PROBLEM DETAILS: Below is some data. Copy out verbatim the part that begins with the line containing "支付利息金额: 1=79.8" and ends with the line containing "申请贴息金额: 1=77.4", including both of those lines.

SUPPLIED MATERIAL:
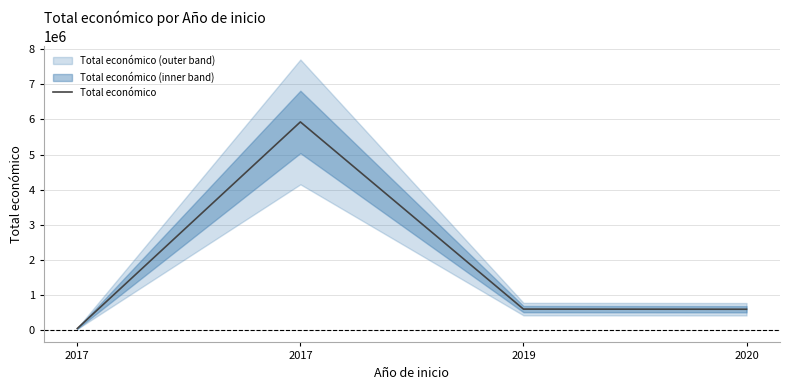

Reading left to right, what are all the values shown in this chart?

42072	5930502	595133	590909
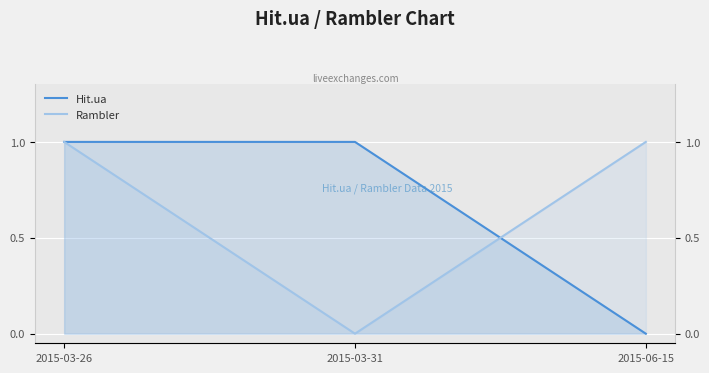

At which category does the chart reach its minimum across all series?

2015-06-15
* * *
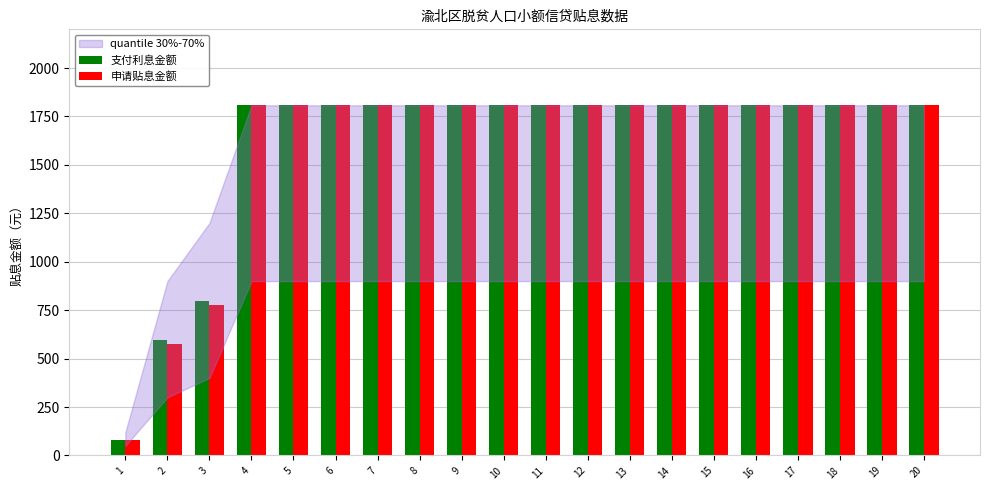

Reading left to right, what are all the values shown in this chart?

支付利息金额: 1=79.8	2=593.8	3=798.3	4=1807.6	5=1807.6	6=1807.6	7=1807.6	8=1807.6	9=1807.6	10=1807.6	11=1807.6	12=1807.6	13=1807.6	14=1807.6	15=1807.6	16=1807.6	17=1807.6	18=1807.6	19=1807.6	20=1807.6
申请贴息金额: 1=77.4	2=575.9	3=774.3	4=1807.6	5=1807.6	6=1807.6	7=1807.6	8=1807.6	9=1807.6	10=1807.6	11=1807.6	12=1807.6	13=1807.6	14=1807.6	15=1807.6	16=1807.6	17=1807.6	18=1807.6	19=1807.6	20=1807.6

YOUR RESPONSE:
支付利息金额: 1=79.8	2=593.8	3=798.3	4=1807.6	5=1807.6	6=1807.6	7=1807.6	8=1807.6	9=1807.6	10=1807.6	11=1807.6	12=1807.6	13=1807.6	14=1807.6	15=1807.6	16=1807.6	17=1807.6	18=1807.6	19=1807.6	20=1807.6
申请贴息金额: 1=77.4	2=575.9	3=774.3	4=1807.6	5=1807.6	6=1807.6	7=1807.6	8=1807.6	9=1807.6	10=1807.6	11=1807.6	12=1807.6	13=1807.6	14=1807.6	15=1807.6	16=1807.6	17=1807.6	18=1807.6	19=1807.6	20=1807.6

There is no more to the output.